Segment Start: Given entries

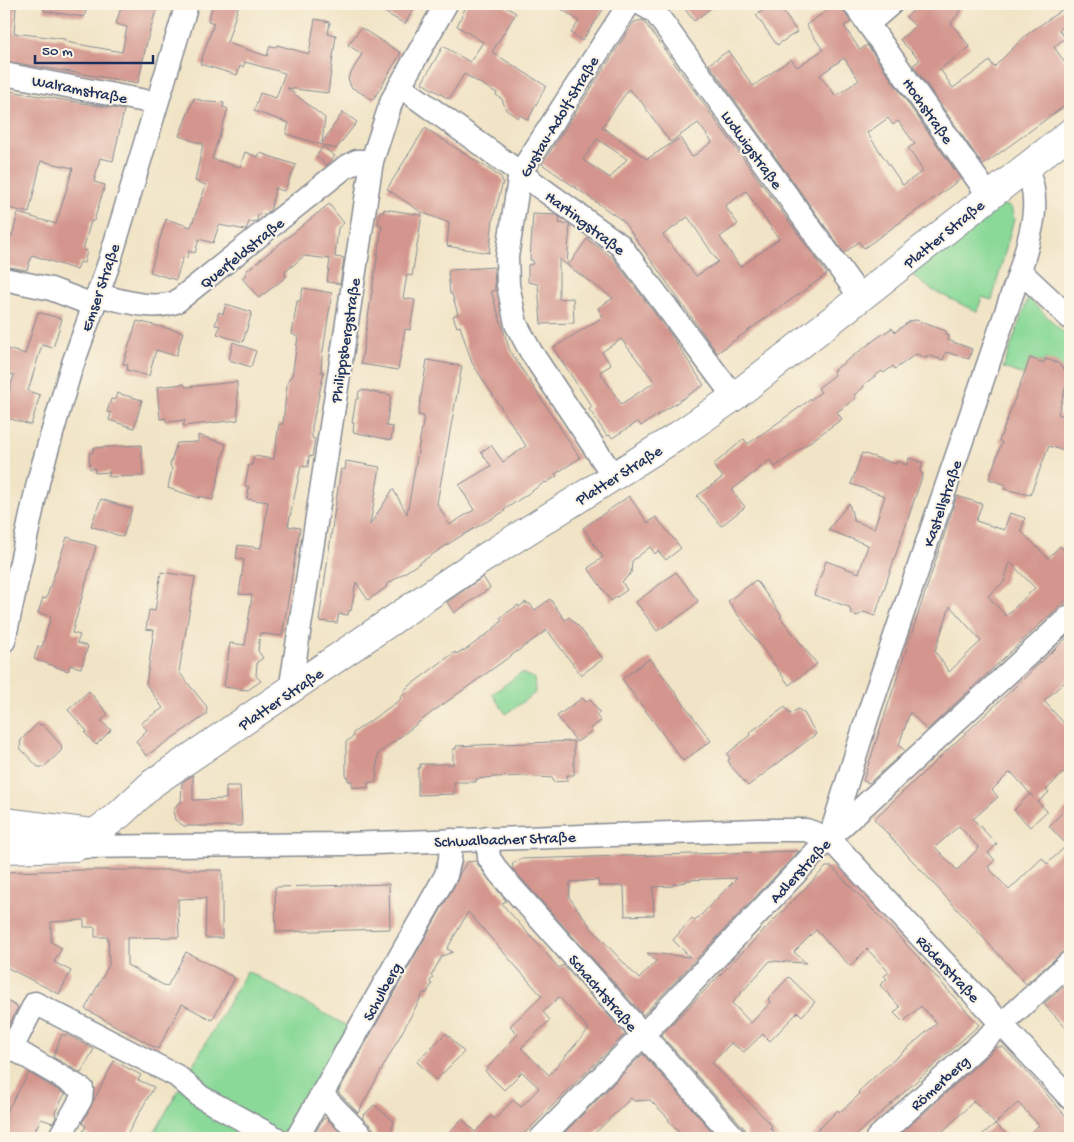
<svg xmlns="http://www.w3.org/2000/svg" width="1074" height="1142" font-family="'Gochi Hand',sans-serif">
	<rect width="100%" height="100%" fill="#fcf5e5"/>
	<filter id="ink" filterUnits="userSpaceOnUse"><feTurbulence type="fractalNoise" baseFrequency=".02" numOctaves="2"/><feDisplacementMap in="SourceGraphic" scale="10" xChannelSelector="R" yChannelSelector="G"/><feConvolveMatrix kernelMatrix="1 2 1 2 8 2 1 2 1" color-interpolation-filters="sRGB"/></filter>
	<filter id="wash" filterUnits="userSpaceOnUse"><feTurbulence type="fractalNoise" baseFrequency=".0096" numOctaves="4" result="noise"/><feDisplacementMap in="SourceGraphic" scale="20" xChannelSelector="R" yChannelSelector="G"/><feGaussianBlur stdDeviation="1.12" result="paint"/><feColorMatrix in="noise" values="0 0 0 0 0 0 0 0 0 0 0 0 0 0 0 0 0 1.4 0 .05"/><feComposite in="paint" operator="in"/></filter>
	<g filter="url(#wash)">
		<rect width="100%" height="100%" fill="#f1e4c6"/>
		<g fill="#8ad998" stroke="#52847b">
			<path d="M998 204 1011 207 1014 219 992 300 982 297 977 312 932 290 908 272Z"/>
			<path d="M1028 298 1070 339V372L1045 359 1044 363 1030 358 1024 375 1003 368Z"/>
			<path d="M521 673 534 678 535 693 506 714 492 694Z"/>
			<path d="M247 971 351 1028 288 1138H151Z"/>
		</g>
		<g id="blocks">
			<g fill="#d3958d" fill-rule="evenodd">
				<path d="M44 4H88L84 17 44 11Z"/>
				<path d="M122 4H158L147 41 138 83 4 61V7L16 8 14 33 65 39V41L71 43 122 52 127 27 116 24Z"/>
				<path d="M213 4H239L227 43 267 56 270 46 276 47 277 45 309 54 315 19 330 22 328 34 336 35 328 93 287 88 325 118 322 143 343 112 357 122 336 149 286 134 289 123 254 111 260 93 276 98 285 73 245 62 243 67 240 66 237 75 200 64 214 23 208 21Z"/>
				<path d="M370 4H416L405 24Z"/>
				<path d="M467 4H501L516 13 492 52 546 86 528 120 520 115 518 118 506 110 502 99 496 95 497 93 464 74 449 99 422 83 443 46 470 62 483 42 457 26Z"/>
				<path d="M554 4H607L582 41 571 33 579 21Z"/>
				<path d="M681 4H716L694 21Z"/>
				<path d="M773 4H778L797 32 777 45 756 15Z"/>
				<path d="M836 4H839L851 22 844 26 860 50 867 45 961 179 864 248 859 242 844 253 709 64 728 51 753 86 791 59 797 67 823 50 806 25ZM844 58 859 80 836 96 820 75ZM888 118 893 125 898 121 915 144 908 148 923 171 903 185 867 133Z"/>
				<path d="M920 4H956L961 10 951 23 970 47 940 69 953 88 990 61 994 67 1025 36 1070 4V21L1059 30 1065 38 1054 47 1070 70V102L983 165 913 65 920 60 900 40 915 26 906 17Z"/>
				<path d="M643 20 827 274 717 353 623 221 542 164 634 22ZM629 89 640 100 670 142 698 123 712 142 692 157 680 138 647 159 602 127ZM597 139 627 159 610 178 583 160ZM746 191 779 239 740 267 720 237 738 224 725 206ZM688 217 718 262 696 276 663 235Z"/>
				<path d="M361 28 401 53 373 100 351 87 348 78 362 54 348 45Z"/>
				<path d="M4 90 124 110 113 161 100 158 94 182 105 185 94 221H91L83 250 87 251 84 263 80 262 77 270 32 255 27 270 4 266V234L12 236 18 213 56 224 73 168 41 161 29 213 5 207 10 190 4 188Z"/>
				<path d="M194 98 206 102 224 103 223 107 228 109 212 159 240 167 245 152 258 157 260 153 296 165 284 191 275 188 271 209 265 215 258 214 257 221 249 222 246 230 219 225 213 243 199 239 195 253 189 251 187 258 183 257 176 280 150 272 166 219 191 227 206 185 195 181 203 144 179 136Z"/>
				<path d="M425 128 501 177 503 182 493 219 489 253 447 246 449 223 421 212 387 189Z"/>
				<path d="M323 147 335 156 327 165 316 156Z"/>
				<path d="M329 204 344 223 338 228 335 257 344 258 340 284 327 282 330 259 304 256 285 272 286 277 259 298 242 278 247 274 245 272Z"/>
				<path d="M384 209 422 215 412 276 407 275 403 298 415 300 410 330 405 329 398 370 361 364 382 225 378 224 380 211 384 212Z"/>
				<path d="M533 214 557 215 560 218 559 223 570 225 567 265 559 259V299L573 298 574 323 541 324 538 284 528 282V265L533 264V260H530Z"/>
				<path d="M587 239 613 258 671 335 704 385 641 426 638 422 612 438 610 435 607 436 589 409 592 407 553 348 603 317 598 308 613 298 568 266ZM621 339 655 382 621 404 600 372 611 365 602 352Z"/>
				<path d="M494 267 495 291H491L510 351 580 458 555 474 557 476 546 483 545 482 504 510 505 511 456 539 386 585 387 587 368 600 356 582 351 611 349 610 348 615 339 614 337 623 319 621 335 508 341 469 345 470 346 461 380 467 370 525 393 489 407 514 424 416 418 415 427 360 462 366 437 503 449 525 474 510 459 485 491 466 481 452 491 445 503 462 526 446 472 363 460 326 457 327 453 316 458 314 452 294H450L448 272 451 270Z"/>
				<path d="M303 288 332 293 322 357 321 372H324L312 427V438L315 439 312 457 309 456 308 467 301 466 288 526 300 528 282 636 260 633 258 651 263 658 257 662 256 676 261 681 248 690 224 687 230 643 245 645 252 595 239 594 244 560 236 558 238 545 261 548 268 502 247 499 249 487 245 486 249 465H252L254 456 274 459 279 424H283L287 384 290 377 292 376 298 337 292 334 297 301H300Z"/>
				<path d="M226 304 252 312 243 342 217 334 220 326 215 325 219 312 223 314Z"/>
				<path d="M38 312 62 319 53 348 42 345 28 391 40 395 31 425 4 417V409L14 375 4 372V348L25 354Z"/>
				<path d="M916 320 946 331V334L949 335 948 340 972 349 969 359 946 352 943 360 928 355 927 358 916 354 895 369 893 366 884 373 882 371 863 385 864 387 854 395 856 398 837 412 842 419 775 467 770 460 732 490 745 507 721 526 697 496 723 477 713 465 744 439 748 444 821 392 818 388 835 375 833 371 877 338 892 328 895 332 910 321Z"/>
				<path d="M137 321 183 332 176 356 156 350 149 376 127 370 128 365 123 364Z"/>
				<path d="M233 342 256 351 251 367 229 360Z"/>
				<path d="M1030 358 1044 363 1045 359 1058 363 1064 370 1070 372 1058 414 1070 418V453L1049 446 1030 495 1004 489 1006 485 989 479 1002 442 999 441Z"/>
				<path d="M237 382 238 420 183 426 185 420 166 422V418L160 419 157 387 184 384 185 387Z"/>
				<path d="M362 390 391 395 386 426 393 427 391 440 353 432 354 423H352L356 399H358L359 391Z"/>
				<path d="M117 393 142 400 134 428 109 420 111 413 107 412 111 399 115 400Z"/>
				<path d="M198 435 226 444 213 500 200 496 199 498 168 488 172 469 170 465 177 443 198 442Z"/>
				<path d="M141 445 143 476 108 477 110 472 95 473V468L90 469 89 453 93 452V448Z"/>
				<path d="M862 453 896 464 897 461 907 465 909 458 923 463 920 472 923 474 875 616 864 612 857 616 852 614 849 607 814 595 826 561 859 573 868 545 828 530 849 503 854 521 874 528 885 496 851 484Z"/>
				<path d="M629 496 648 523 656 517 681 548 666 560 658 551 655 554 650 547 632 561 631 573 622 582 627 590 611 601 588 568 603 557 583 528Z"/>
				<path d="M957 496 982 504 976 521 1004 530 1010 513 1025 518 1021 531 1048 558 1060 546 1070 557V596L927 730 910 712 899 745 905 751 869 783 863 781ZM1010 562 1035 588 1006 616 988 596 1004 582ZM950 606 981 641 949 672 935 651Z"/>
				<path d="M101 499 132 509 123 537 91 526Z"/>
				<path d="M67 537 96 546 72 633 80 635 77 643 88 646 81 668 70 665 68 671 34 659 38 646 42 647 51 616 38 613 43 598 46 599Z"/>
				<path d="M161 572 195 577 179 672 207 707 206 715 146 756 136 741 147 730 141 723 163 708 146 684 154 630 146 629 149 610 155 611Z"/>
				<path d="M676 572 698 601 686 612 657 631 636 602Z"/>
				<path d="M483 577 490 588 454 613 447 602Z"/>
				<path d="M756 580 782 616 780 617 817 664 789 685 728 601Z"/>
				<path d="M550 599 565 620 569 617 580 628 603 659 581 675 547 630 431 713 378 754 376 782H368V788L352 787V781H348V777H346V742L353 737V733L401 699 400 697 406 693 404 690 444 660 455 652 456 654 463 650 464 651 490 632 502 621 500 618 518 605 519 607 526 602 527 604 529 603 535 610Z"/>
				<path d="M1070 635V677L1044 701 1070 730V766L1046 790 1049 792 1038 802 1047 811 1030 827 1014 810 1030 794 1033 797 1013 774 1009 773 992 790 998 797 973 819 997 844 988 853 995 860 988 867 1009 890 1042 858 1047 864 1067 845 1049 826 1070 805V946L1026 984 874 819ZM959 826 979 848 957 870 935 847Z"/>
				<path d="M650 658 711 741 683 761 622 679Z"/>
				<path d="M89 691 108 714 101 721 111 730 96 745 85 733 87 731 68 710Z"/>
				<path d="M582 698 586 702 590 699 600 713 596 715 601 721 590 728 592 731 577 742 557 716Z"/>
				<path d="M785 707 790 714 798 709 804 713 816 734 748 786 731 766 728 760 730 759 727 754 750 735 749 733Z"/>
				<path d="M37 724 43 725 62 746 61 751 44 767H38L20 748 21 740Z"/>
				<path d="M574 741V775H567V781L553 782V778L525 776 493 777 476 779V782H454V794L418 795V768H420V764H453V749H456V746Z"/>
				<path d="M193 775V800L226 799V786H240L242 826H184L175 820 173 811 178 803H181L182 782Z"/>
				<path d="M799 851 643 1015 512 868 513 863 520 859ZM737 878 695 921 692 918 673 940 690 957 647 953 656 961 639 979 592 929 569 897 570 882 598 880 599 886H624L625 916 654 915 653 887 673 886V884L686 882V880Z"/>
				<path d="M475 861 506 901 502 904 517 921 559 968 563 965 625 1034 520 1138H443L462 1119 475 1132 491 1116 495 1119 513 1100 521 1107 539 1088 522 1072 504 1090 485 1071 518 1034 510 1026 542 996 468 912 447 949 453 952 442 956 431 976 433 977 430 982 432 984 426 994 424 992 358 1113 338 1092 457 881 460 873 467 862ZM559 997 589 1029 549 1075 521 1048 550 1020 543 1012Z"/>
				<path d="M826 867H832L922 961 979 1025 853 1138H810L838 1110 840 1112 860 1094 858 1092 883 1069 937 1023 921 1006 903 1022 894 1013 900 1007 880 985 887 979 884 976 889 972 867 949 850 966 816 930 794 952 806 963 770 961 732 1003 751 1023 771 1002 768 999 789 977 815 1002 802 1016 798 1012 770 1041 763 1034 744 1052 731 1043 712 1063 772 1126 770 1128 779 1138H748L745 1129 661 1035Z"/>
				<path d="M84 870H222V938H205L206 898 178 899 179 937 127 938V965L167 987 186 952 235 978 212 1020 182 1004 158 1049 85 1009 109 965 108 937H95V927H84V920L51 922V942L62 948 54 962 71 971 59 994 4 966V872Z"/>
				<path d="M389 884 390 929 276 932 275 887Z"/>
				<path d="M1063 987 1070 994V1032L1044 1004Z"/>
				<path d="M4 999 18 1007 4 1035Z"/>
				<path d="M446 1033 464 1052 436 1080 417 1062Z"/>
				<path d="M62 1034 65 1036 66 1034 94 1049 81 1073 53 1057Z"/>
				<path d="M997 1047H1003L1036 1082 1070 1121V1127L1058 1138H1025L1039 1125 1018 1103 995 1124 974 1101 941 1133 943 1138H896Z"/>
				<path d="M643 1054 718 1138H684L668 1120 669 1119 650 1100 634 1101 631 1098 590 1138H559Z"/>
				<path d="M114 1061 141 1075 138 1080 154 1087 125 1138H94L83 1132 86 1126 82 1123Z"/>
				<path d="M29 1073 65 1094 55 1112 56 1117 53 1123 41 1119 31 1138H4V1116Z"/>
				<path d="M374 1105 394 1121 390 1138H377L374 1129 362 1117Z"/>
				<path d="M326 1118 346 1138H312L323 1119Z"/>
				<path d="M995 1124 1011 1138H978Z"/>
			</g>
		</g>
	</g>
	<g filter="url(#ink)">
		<use href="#blocks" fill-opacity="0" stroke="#868a92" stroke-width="1"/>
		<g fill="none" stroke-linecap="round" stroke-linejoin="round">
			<defs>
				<g id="minor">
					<path d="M641 4 655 12 861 298"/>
					<path d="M854 4 989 196"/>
					<path d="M868 24 891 4"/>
					<path d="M4 74 156 103"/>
					<path d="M400 86 620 245 734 397"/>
					<path d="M1020 271 1070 318"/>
					<path d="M4 279 51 289 93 305"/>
					<path d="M97 295C122 300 151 311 176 302L344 168 357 161H372"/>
					<path d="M614 477 531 352 516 324 508 285 507 257 520 173 629 4"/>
					<path d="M4 641 39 478 70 372 109 263 187 4"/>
					<path d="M290 691 372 161 392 100 446 4"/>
					<path d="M830 837 869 712 1020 271C1030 236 1043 202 1026 167"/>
					<path d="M487 838 489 858 499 873 735 1138"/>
					<path d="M76 847 344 844 759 830H806L829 838 1070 1098"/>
					<path d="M322 1095 364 1138"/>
					<path d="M59 1138 81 1099 82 1089 17 1051 15 1042 35 1003 177 1076 201 1097 276 1138"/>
					<path d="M297 1138 446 875 450 859 451 840"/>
					<path d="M541 1138 642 1036 829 838 1070 616"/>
					<path d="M877 1138 1070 962"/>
				</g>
				<g id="major">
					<path d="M4 822 92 833"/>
					<path d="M4 849 76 847 120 814 153 783 481 560 676 437 734 397 1070 133"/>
				</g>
			</defs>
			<use href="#minor" stroke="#868a92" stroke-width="25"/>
			<use href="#major" stroke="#868a92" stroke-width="30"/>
			<use href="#minor" stroke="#fff" stroke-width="22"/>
			<use href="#major" stroke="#fff" stroke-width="28"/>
		</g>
	</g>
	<g text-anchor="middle" stroke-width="4" stroke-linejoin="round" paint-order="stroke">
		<g font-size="16" fill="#1b2f5e" stroke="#fcf5e5">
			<text transform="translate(80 88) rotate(11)" y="6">Walramstraße</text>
			<text transform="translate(929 110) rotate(55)" y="6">Hochstraße</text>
			<text transform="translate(558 116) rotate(-59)" y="6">Gustav-Adolf-Straße</text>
			<text transform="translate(753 149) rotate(54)" y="6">Ludwigstraße</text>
			<text transform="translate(586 222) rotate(37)" y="6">Hartingstraße</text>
			<text transform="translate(943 233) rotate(-39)" y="6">Platter Straße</text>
			<text transform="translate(241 252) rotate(-39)" y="6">Querfeldstraße</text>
			<text transform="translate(99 287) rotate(-71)" y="6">Emser Straße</text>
			<text transform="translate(344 340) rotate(-81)" y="6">Philippsbergstraße</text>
			<text transform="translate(618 474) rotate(-32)" y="6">Platter Straße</text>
			<text transform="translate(941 503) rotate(-71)" y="6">Kastellstraße</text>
			<text transform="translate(280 698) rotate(-34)" y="6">Platter Straße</text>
			<text transform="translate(505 838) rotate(-2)" y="6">Schwalbacher Straße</text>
			<text transform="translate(799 870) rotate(-47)" y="6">Adlerstraße</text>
			<text transform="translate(949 968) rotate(47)" y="6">Röderstraße</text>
			<text transform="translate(381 991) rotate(-61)" y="6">Schulberg</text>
			<text transform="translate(604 992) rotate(49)" y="6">Schachtstraße</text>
			<text transform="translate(939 1082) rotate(-42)" y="6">Römerberg</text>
		</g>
	</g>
	<rect width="1074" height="1142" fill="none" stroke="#fcf5e5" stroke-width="20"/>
	<path d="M35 55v8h118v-8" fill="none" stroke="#1b2f5e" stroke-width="2.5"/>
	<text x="42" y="55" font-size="15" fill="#1b2f5e" stroke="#fcf5e5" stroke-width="4" paint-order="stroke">50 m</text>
</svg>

Segment End: Given entries

Instructions to follow:
Please work out how many lines in the records hold the string "feTurbulence", and give only the number.

Reply to the exercise:
2